HEALTH EXTENSION SALONS, BAY AREA AND EXPANDING
Monday, December 24, 2012
The Health Extension salons are an ongoing series of meetups in the Bay Area for people interested in supporting and advancing longevity science, associated with the energetic technology entrepreneur community there. This sort of initiative is important, as grassroots efforts associated with this community have a way of growing and getting things done.
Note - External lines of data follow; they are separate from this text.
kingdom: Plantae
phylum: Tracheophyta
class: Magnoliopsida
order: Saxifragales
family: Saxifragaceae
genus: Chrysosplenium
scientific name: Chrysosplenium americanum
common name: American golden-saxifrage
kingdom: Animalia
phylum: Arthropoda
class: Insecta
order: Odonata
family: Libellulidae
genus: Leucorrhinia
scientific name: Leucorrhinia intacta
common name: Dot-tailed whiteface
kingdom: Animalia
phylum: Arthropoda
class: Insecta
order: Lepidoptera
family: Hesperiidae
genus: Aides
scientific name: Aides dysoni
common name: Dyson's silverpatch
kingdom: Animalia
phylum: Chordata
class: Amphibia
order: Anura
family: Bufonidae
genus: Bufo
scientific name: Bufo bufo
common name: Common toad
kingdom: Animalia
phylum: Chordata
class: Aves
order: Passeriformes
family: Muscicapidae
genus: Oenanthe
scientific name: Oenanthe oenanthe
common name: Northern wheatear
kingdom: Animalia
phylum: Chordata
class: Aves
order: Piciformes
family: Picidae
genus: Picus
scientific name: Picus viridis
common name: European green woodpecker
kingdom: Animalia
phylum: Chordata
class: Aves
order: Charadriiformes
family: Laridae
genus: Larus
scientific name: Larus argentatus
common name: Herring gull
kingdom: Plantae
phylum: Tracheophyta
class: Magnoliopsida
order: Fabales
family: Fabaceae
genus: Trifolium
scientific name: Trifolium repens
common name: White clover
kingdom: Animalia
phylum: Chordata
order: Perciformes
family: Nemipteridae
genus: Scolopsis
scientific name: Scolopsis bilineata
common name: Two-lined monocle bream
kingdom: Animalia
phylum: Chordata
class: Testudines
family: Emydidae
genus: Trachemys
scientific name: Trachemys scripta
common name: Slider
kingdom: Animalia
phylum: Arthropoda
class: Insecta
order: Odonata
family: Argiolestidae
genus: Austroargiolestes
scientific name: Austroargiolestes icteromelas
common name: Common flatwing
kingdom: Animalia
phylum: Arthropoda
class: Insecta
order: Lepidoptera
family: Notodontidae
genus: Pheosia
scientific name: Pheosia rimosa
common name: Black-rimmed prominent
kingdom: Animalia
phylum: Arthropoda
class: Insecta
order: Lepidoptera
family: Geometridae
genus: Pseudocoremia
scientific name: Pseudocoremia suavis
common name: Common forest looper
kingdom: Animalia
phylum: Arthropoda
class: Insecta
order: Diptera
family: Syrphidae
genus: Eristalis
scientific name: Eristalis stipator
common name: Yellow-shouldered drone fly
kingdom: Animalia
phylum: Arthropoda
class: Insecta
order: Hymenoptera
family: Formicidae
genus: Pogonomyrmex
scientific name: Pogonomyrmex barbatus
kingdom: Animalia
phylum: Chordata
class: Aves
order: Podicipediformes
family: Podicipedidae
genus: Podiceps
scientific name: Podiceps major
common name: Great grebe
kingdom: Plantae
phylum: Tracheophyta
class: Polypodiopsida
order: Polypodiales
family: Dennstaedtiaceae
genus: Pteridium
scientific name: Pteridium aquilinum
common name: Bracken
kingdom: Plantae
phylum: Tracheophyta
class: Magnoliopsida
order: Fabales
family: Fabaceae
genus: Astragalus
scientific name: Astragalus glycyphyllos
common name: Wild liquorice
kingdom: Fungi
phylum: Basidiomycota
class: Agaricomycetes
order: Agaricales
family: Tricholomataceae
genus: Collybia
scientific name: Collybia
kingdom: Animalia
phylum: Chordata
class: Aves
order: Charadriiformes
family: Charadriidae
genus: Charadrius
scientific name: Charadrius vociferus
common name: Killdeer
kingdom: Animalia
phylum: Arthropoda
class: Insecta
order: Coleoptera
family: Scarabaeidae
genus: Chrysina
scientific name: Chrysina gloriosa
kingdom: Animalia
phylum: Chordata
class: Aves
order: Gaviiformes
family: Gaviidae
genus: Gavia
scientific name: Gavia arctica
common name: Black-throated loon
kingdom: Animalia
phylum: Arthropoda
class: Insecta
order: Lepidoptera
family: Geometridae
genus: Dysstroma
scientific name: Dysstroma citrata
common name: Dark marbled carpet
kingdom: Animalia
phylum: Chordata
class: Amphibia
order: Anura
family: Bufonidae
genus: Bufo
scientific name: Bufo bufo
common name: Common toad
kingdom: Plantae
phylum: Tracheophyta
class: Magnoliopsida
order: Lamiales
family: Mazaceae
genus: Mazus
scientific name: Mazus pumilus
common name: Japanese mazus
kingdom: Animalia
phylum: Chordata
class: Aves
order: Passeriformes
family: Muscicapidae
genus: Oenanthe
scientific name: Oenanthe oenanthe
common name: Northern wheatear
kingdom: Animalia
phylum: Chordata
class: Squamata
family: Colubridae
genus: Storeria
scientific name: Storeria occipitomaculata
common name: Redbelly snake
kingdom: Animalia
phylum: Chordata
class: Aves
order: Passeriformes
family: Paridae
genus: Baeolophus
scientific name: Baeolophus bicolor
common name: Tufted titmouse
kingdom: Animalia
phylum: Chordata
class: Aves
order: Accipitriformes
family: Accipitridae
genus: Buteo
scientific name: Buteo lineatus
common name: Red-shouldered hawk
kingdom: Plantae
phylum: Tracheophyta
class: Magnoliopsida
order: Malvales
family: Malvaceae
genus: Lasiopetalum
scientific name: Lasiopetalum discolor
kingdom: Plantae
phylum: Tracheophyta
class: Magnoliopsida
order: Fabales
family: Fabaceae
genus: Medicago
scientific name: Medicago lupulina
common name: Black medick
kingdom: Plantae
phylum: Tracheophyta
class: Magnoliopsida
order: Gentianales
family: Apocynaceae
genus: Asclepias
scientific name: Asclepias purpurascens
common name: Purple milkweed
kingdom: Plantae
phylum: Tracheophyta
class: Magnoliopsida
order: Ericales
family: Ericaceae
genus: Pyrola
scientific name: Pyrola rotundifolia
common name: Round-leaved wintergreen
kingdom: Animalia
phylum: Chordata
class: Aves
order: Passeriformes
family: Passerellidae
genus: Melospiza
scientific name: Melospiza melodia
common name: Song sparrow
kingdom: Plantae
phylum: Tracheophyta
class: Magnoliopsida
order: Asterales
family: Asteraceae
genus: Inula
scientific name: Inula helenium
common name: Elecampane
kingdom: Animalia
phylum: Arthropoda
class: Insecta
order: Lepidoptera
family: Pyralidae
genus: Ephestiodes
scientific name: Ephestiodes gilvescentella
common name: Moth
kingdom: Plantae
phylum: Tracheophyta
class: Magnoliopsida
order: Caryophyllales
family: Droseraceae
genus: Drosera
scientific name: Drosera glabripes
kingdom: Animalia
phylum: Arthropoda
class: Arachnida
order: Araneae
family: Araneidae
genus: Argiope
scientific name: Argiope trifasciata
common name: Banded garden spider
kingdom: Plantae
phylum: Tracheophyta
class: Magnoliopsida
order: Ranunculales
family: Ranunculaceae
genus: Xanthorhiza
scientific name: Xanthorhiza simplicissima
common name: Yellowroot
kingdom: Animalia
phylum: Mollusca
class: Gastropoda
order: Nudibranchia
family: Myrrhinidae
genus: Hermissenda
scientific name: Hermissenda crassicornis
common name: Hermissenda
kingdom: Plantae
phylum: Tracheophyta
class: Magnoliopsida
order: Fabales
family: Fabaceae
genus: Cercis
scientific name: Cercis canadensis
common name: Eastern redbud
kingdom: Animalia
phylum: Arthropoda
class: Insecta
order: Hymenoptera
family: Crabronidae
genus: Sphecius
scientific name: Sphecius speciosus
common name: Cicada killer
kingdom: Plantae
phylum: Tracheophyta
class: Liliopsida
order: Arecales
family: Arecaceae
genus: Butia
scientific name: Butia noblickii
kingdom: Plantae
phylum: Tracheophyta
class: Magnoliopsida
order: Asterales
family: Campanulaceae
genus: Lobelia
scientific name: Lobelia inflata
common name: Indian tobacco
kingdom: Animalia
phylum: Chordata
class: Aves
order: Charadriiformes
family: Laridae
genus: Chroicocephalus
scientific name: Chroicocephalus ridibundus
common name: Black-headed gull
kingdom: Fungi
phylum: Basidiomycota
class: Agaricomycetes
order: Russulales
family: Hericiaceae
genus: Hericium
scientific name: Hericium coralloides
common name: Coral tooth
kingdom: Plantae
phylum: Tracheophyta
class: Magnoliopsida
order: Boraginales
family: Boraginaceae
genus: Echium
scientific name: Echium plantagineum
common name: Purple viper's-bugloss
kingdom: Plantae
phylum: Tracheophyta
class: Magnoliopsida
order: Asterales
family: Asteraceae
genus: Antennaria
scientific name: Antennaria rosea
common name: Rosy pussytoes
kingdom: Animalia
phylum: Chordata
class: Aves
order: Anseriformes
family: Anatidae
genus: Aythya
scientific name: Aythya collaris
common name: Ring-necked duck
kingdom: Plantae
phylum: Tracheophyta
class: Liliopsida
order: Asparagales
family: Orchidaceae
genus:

There are a number of presentation videos at the meetup site from previous events, and you might consider helping out if you are in the area: "The Health Extension community is committed to information sharing and collaborative action to extend healthy and happy human lifespans to 123 years and beyond. Our members are scientists, entrepreneurs and social influencers dedicated to fixing the degenerative cellular processes that cause deadly human diseases. This community began in early 2012 as informal meet-ups in the home of Joe and Lisa Betts-La Croix. Our 100+ members now meet monthly at Y Combinator HQ in Mountain View, California with plans to launch salons and other projects in Los Angeles and New York in 2013."